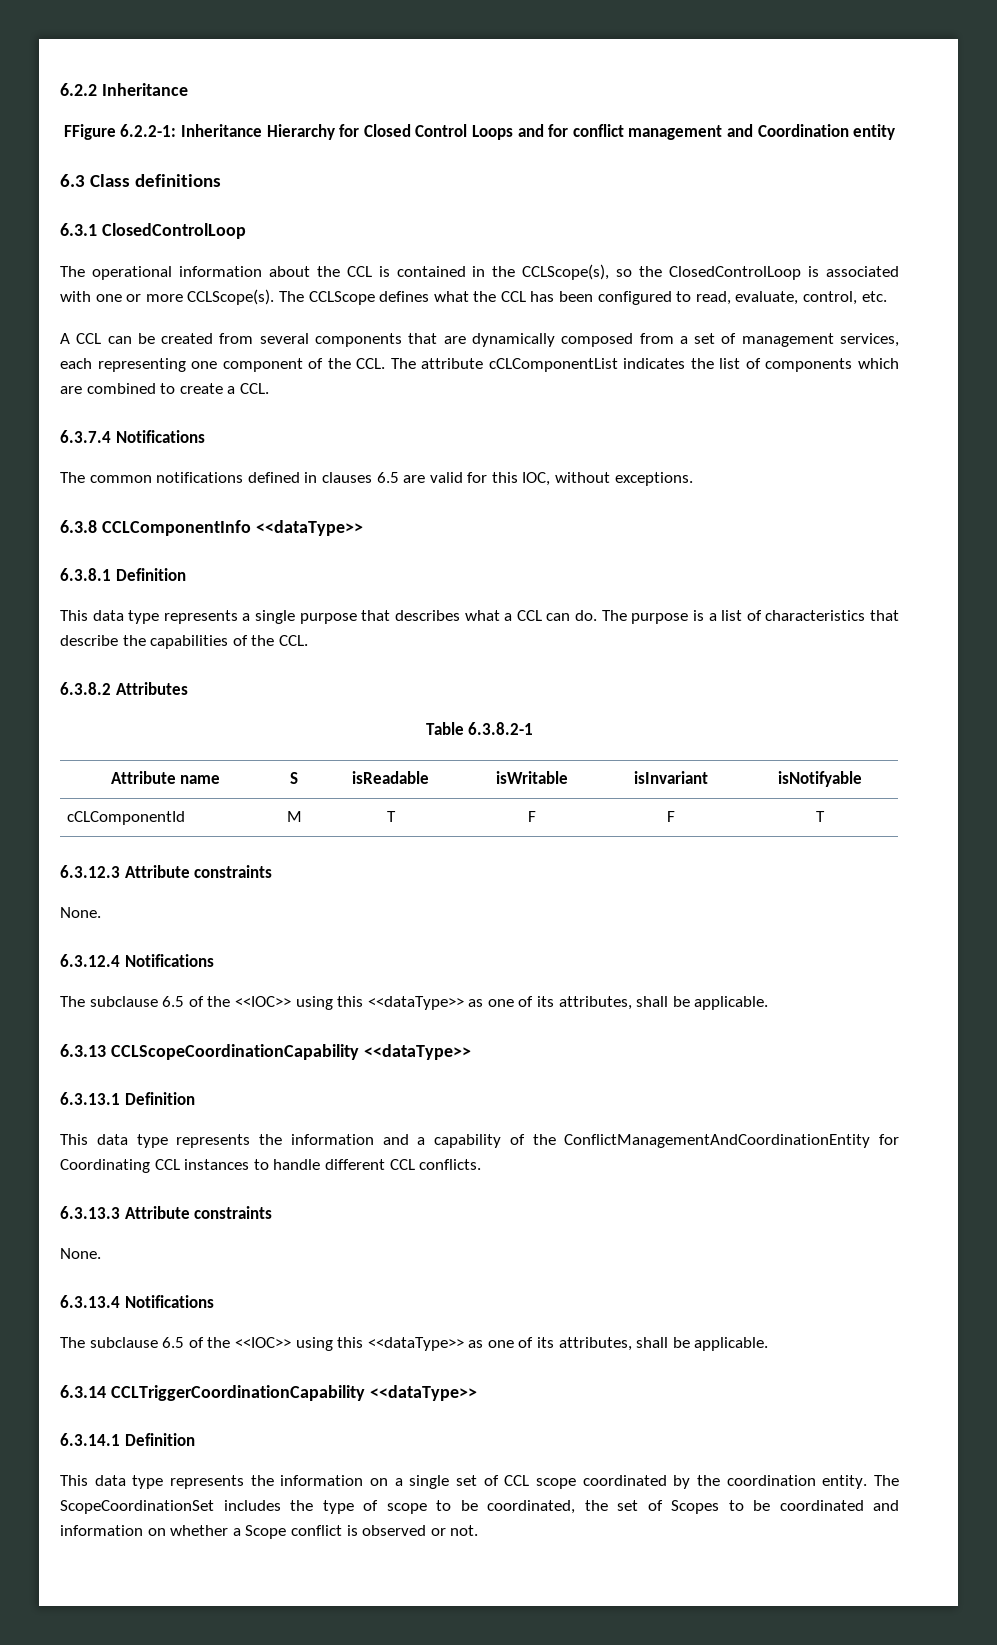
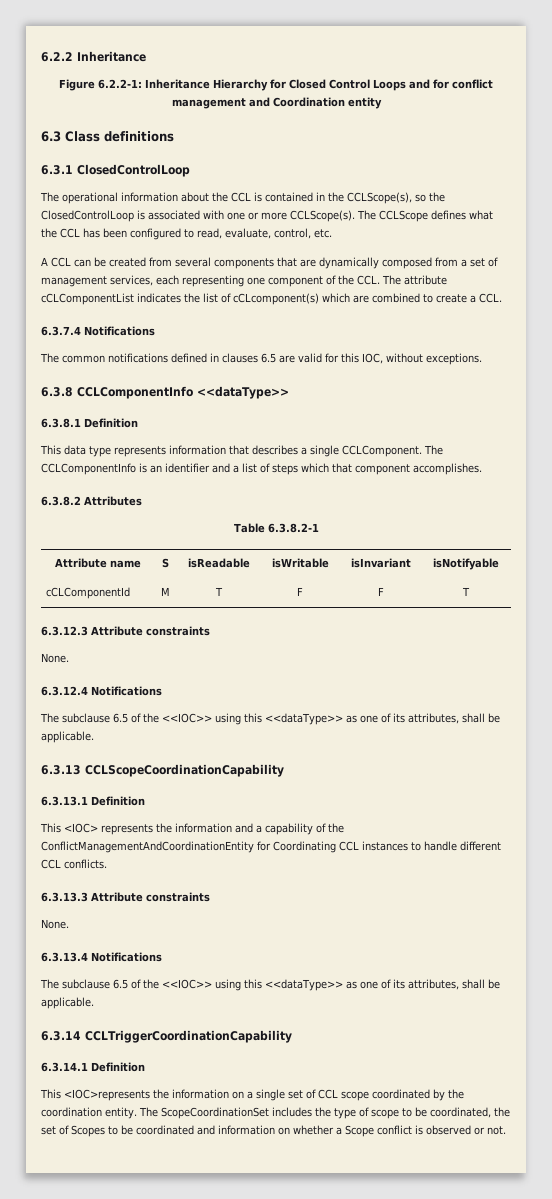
[63,124,116,140] FFigure -> [59,79,95,91] Figure
[765,358,853,372] components -> [233,293,319,305] cCLcomponent(s)
[242,610,899,624] [60,635,308,649] a single purpose that describes what a CCL can do. The purpose is a list of characteristics that describe the capabilities of the CCL. -> [169,445,443,457] [41,463,482,475] information that describes a single CCLComponent. The CCLComponentInfo is an identifier and a list of steps which that component accomplishes.
[363,1044,471,1060] <<dataType>> -> (284, 770) none
[96,1134,168,1148] data type -> [64,823,98,833] <IOC>
[369,1385,477,1401] <<dataType>> -> (292, 1036) none
[94,1475,244,1489] data type represents -> [64,1089,150,1101] <IOC>represents

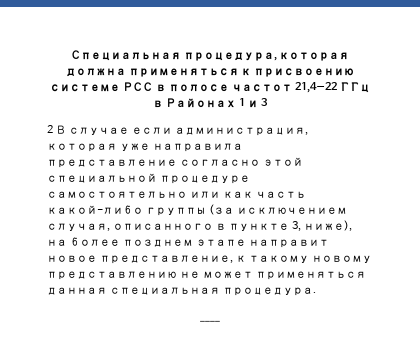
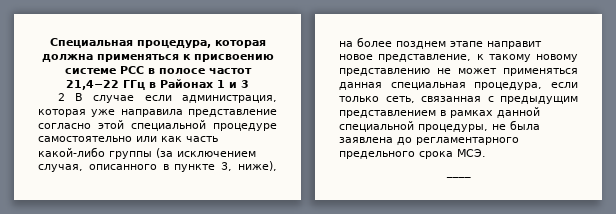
[222,287,316,296] процедура. -> [474,82,578,90] [339,96,578,104] [339,107,540,118] [339,120,540,132] [339,137,519,145] [339,149,486,159] процедура, если только сеть, связанная с предыдущим представлением в рамках данной специальной процедуры, не была заявлена до регламентарного предельного срока МСЭ.

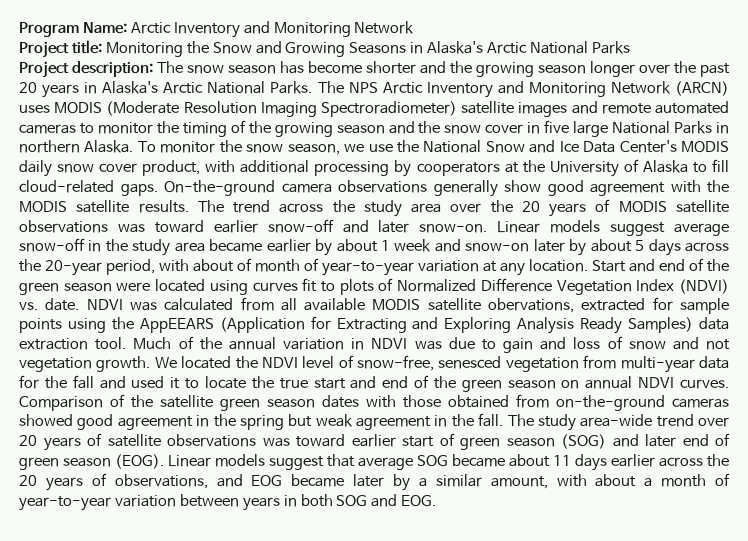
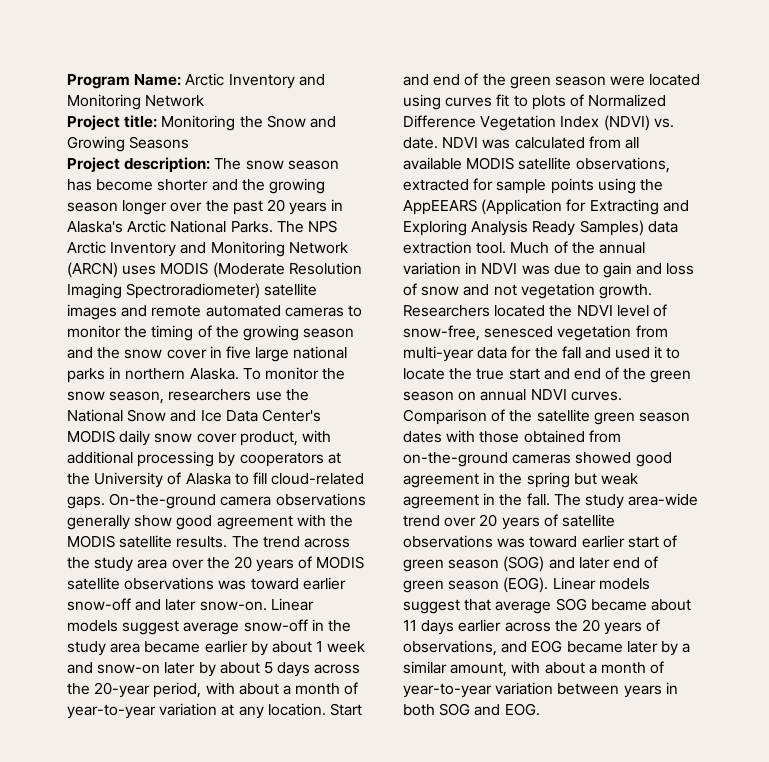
[410,41,630,54] in Alaska's Arctic National Parks -> (190, 142) none
[612,121,713,134] National Parks -> [293,346,348,359] [67,368,105,383] national parks
[344,144,365,152] we -> [168,389,252,401] researchers
[237,258,252,271] of -> [282,685,291,695] a
[488,298,575,313] obervations, -> [575,157,670,173] observations,
[154,357,177,368] We -> [403,305,490,317] Researchers

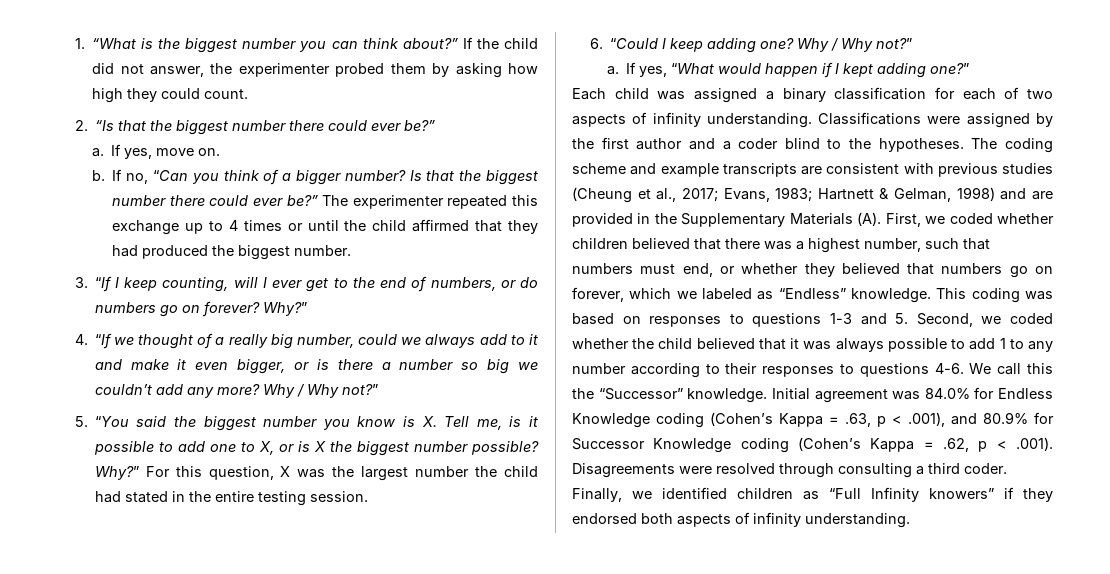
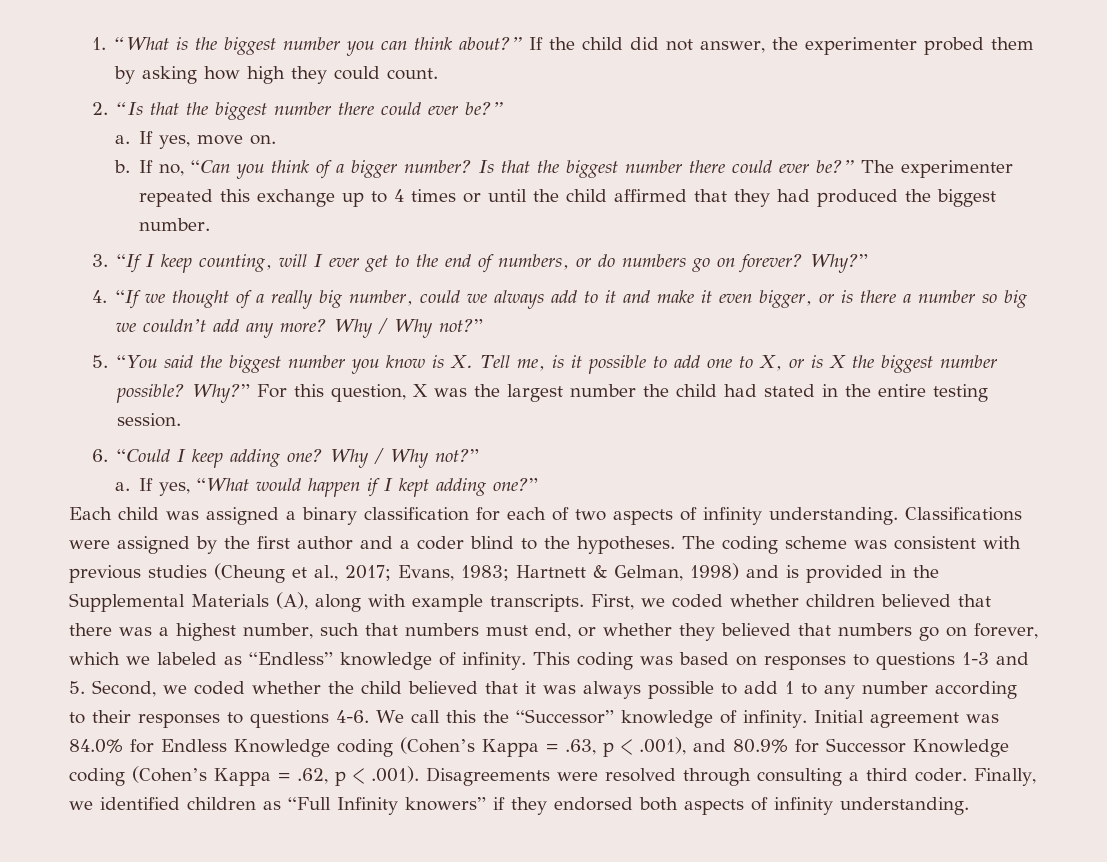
[630,163,822,177] and example transcripts are -> [854,540,887,549] was
[1032,191,1053,200] are -> [786,565,799,578] is
[681,212,882,227] Supplementary Materials (A). -> [69,592,584,612] Supplemental Materials (A), along with example transcripts.
[851,288,931,303] knowledge. -> [340,652,526,670] knowledge of infinity.
[687,388,768,403] knowledge. -> [620,710,807,728] knowledge of infinity.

● WHAT TO WORK ON
Without including any picture, restate every entry above exactly.

● WRITTEN SOLUTION
[63,124,116,140] FFigure -> [59,79,95,91] Figure
[765,358,853,372] components -> [233,293,319,305] cCLcomponent(s)
[242,610,899,624] [60,635,308,649] a single purpose that describes what a CCL can do. The purpose is a list of characteristics that describe the capabilities of the CCL. -> [169,445,443,457] [41,463,482,475] information that describes a single CCLComponent. The CCLComponentInfo is an identifier and a list of steps which that component accomplishes.
[363,1044,471,1060] <<dataType>> -> (284, 770) none
[96,1134,168,1148] data type -> [64,823,98,833] <IOC>
[369,1385,477,1401] <<dataType>> -> (292, 1036) none
[94,1475,244,1489] data type represents -> [64,1089,150,1101] <IOC>represents

[222,287,316,296] процедура. -> [474,82,578,90] [339,96,578,104] [339,107,540,118] [339,120,540,132] [339,137,519,145] [339,149,486,159] процедура, если только сеть, связанная с предыдущим представлением в рамках данной специальной процедуры, не была заявлена до регламентарного предельного срока МСЭ.

[410,41,630,54] in Alaska's Arctic National Parks -> (190, 142) none
[612,121,713,134] National Parks -> [293,346,348,359] [67,368,105,383] national parks
[344,144,365,152] we -> [168,389,252,401] researchers
[237,258,252,271] of -> [282,685,291,695] a
[488,298,575,313] obervations, -> [575,157,670,173] observations,
[154,357,177,368] We -> [403,305,490,317] Researchers

[630,163,822,177] and example transcripts are -> [854,540,887,549] was
[1032,191,1053,200] are -> [786,565,799,578] is
[681,212,882,227] Supplementary Materials (A). -> [69,592,584,612] Supplemental Materials (A), along with example transcripts.
[851,288,931,303] knowledge. -> [340,652,526,670] knowledge of infinity.
[687,388,768,403] knowledge. -> [620,710,807,728] knowledge of infinity.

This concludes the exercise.